80. This was further upheld in Bank of Africa Kenya Limited & another vs TSS Investment Limited & 2 Others (Civil Appeal E055 of 2022) [2024] KECA 410 (KLR), where the Court of Appeal overturned the determination of the Environment and Land Court in Mombasa. The Court of Appeal held :-“In view of the foregoing, the only question that falls to be determined is whether the Defendants’ suit against the appellants involved “… matters relating to environment and the use and occupation, and title to land”. We do not think so.
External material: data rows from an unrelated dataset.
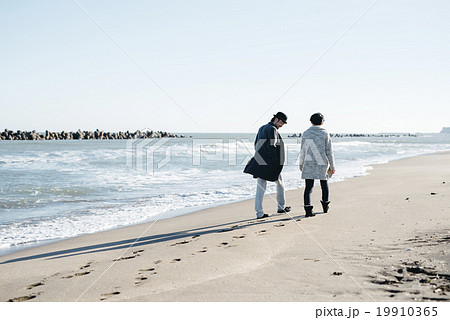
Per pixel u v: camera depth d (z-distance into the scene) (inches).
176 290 122.4
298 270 133.9
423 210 223.9
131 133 2982.3
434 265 126.5
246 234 198.8
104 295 123.0
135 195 381.4
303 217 234.5
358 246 158.2
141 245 192.9
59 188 413.4
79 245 201.9
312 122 242.4
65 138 2581.2
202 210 302.5
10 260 176.2
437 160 761.0
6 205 325.7
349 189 360.8
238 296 114.4
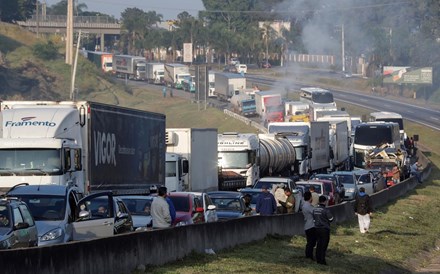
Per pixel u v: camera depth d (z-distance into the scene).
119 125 58.78
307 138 105.06
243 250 44.06
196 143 77.25
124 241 31.77
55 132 50.12
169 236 36.34
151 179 66.69
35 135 49.88
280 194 59.38
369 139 122.25
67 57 198.12
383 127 122.00
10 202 31.47
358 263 47.47
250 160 84.56
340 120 135.50
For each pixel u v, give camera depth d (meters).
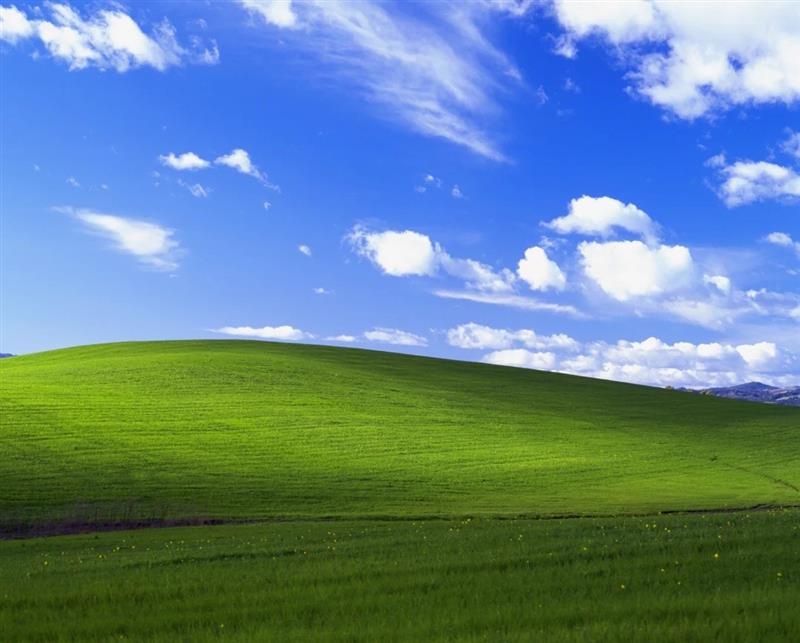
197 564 17.20
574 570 13.43
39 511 39.09
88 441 54.38
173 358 90.75
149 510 39.88
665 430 74.75
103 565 18.06
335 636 9.26
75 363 90.06
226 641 9.30
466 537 20.12
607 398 92.81
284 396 73.44
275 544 21.19
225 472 48.56
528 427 70.06
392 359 107.12
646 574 12.83
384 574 13.90
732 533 17.84
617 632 8.80
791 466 58.84
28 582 15.20
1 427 56.66
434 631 9.35
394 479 48.62
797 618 9.10
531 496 45.16
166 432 58.28
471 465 53.66
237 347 110.81
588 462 56.72
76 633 10.34
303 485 46.25
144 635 10.13
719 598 10.52
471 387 90.69
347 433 61.25
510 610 10.30
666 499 44.44
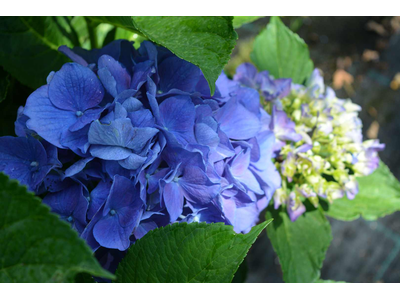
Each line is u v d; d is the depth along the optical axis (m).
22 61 0.36
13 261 0.21
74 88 0.28
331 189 0.40
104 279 0.30
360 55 1.06
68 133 0.27
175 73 0.30
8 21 0.35
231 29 0.27
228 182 0.29
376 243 0.96
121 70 0.29
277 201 0.39
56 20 0.37
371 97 1.04
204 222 0.27
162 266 0.28
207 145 0.28
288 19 1.03
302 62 0.48
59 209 0.28
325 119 0.40
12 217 0.21
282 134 0.37
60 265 0.21
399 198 0.45
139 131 0.26
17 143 0.27
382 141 1.01
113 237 0.28
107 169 0.27
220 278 0.27
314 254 0.42
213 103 0.30
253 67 0.41
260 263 0.89
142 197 0.27
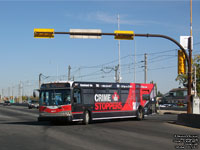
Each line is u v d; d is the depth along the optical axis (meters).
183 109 56.31
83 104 23.00
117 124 23.39
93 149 11.48
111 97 25.67
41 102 22.47
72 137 15.03
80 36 21.25
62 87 22.22
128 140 14.05
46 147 11.91
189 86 24.27
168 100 118.75
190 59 24.11
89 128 19.81
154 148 11.91
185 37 24.31
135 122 25.69
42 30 20.80
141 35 22.12
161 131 18.08
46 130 18.38
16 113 42.25
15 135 15.76
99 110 24.36
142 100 28.95
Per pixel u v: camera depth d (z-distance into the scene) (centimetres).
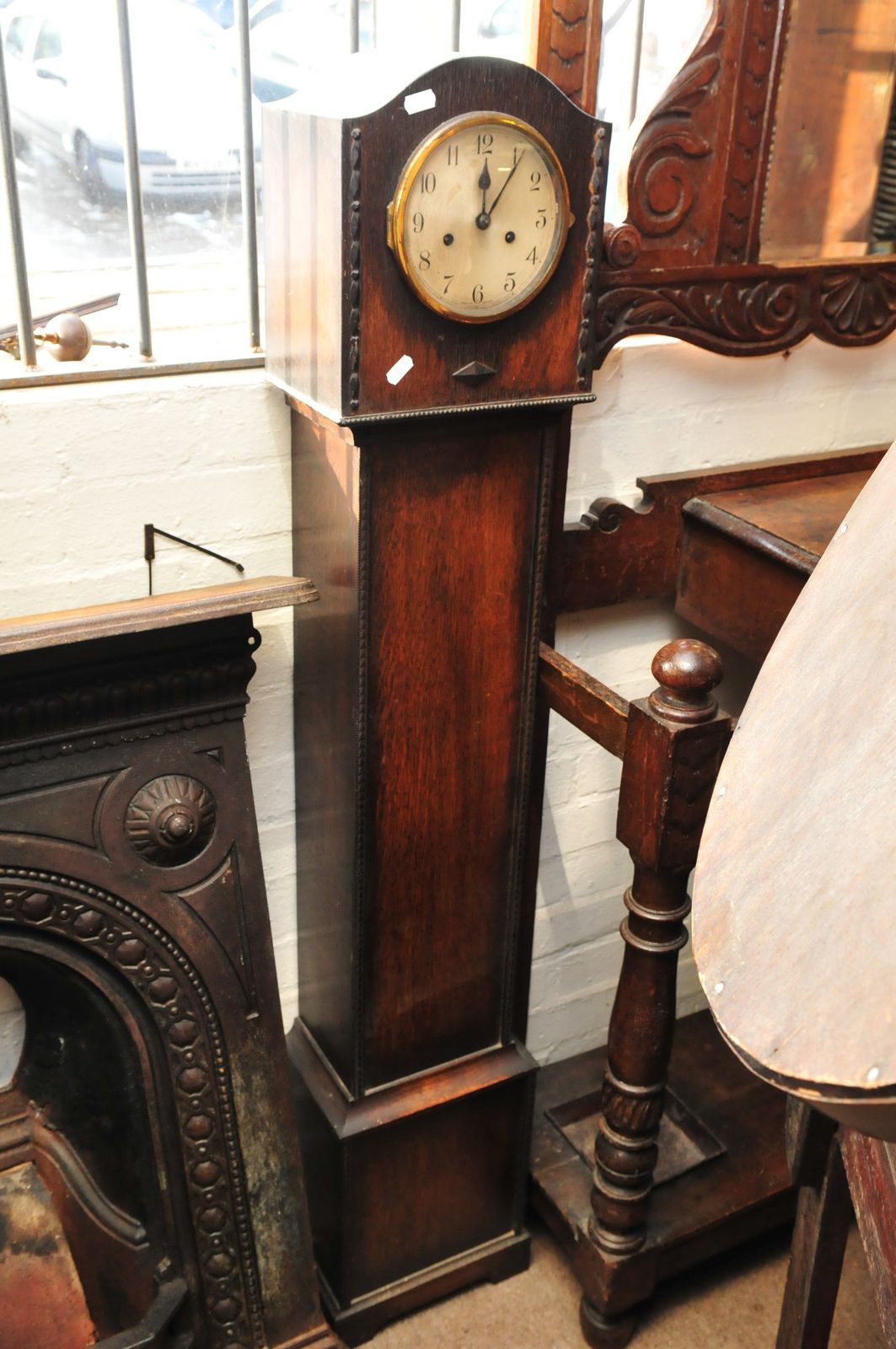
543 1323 184
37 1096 159
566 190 129
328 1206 175
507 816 163
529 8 139
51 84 144
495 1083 174
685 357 174
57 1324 151
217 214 163
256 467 151
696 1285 192
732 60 151
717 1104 201
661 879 145
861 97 162
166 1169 154
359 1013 164
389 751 151
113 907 142
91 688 133
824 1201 125
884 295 180
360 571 139
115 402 138
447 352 131
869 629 81
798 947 67
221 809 146
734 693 209
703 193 157
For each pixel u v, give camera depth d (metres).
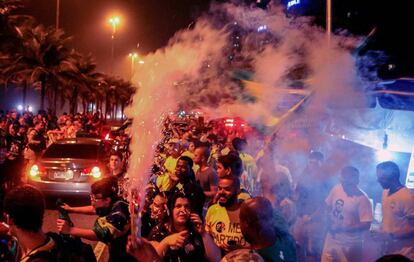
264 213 3.29
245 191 4.81
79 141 11.52
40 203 2.87
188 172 5.68
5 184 11.62
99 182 4.45
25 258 2.78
In our considered view, the issues in contention in the suit, and the purpose for which the Defendants moved the trial court for the injunctive relief sought and granted in the impugned ruling, were intended to forestall the 1st appellant’s exercise of its statutory power of sale over the suit properties on the basis of the alleged tenancy relationship with the 3rd Defendant.19. Accordingly, we do not share the learned Judge’s view that the issues in contention between the Defendants and the appellants were matters relating to “… the environment and the use and occupation, and title to land” as contemplated in Article 162 of the Constitution, section 13 of the Environment & Land Court Act, and in section 150 of the Land Act. To our mind, such matters could only be subject to litigation between the 1st and 2nd Defendants as lessees, and the 3rd Defendant as lessor.20. We form this view taking to mind this Court’s decision in the afore-cited case of Co-operative Bank of Kenya Limited v Patrick Kangethe Njuguna & 5 others (supra) where it was held that the ELC only has jurisdiction to deal with disputes connected to “use” of land and contracts incidental to the “use” of land, which do not include mortgages, charges, collection of dues and rents which fall within the civil jurisdiction of the High Court. Moreover, a charge is a disposition that has no direct contractual relation to “use” (by a tenant or licensee) as in this case, of a chargor’s land. In view of the foregoing, we agree with learned counsel for the appellants that the learned Judge had no jurisdiction to entertain the Defendants’ suit as pleaded.”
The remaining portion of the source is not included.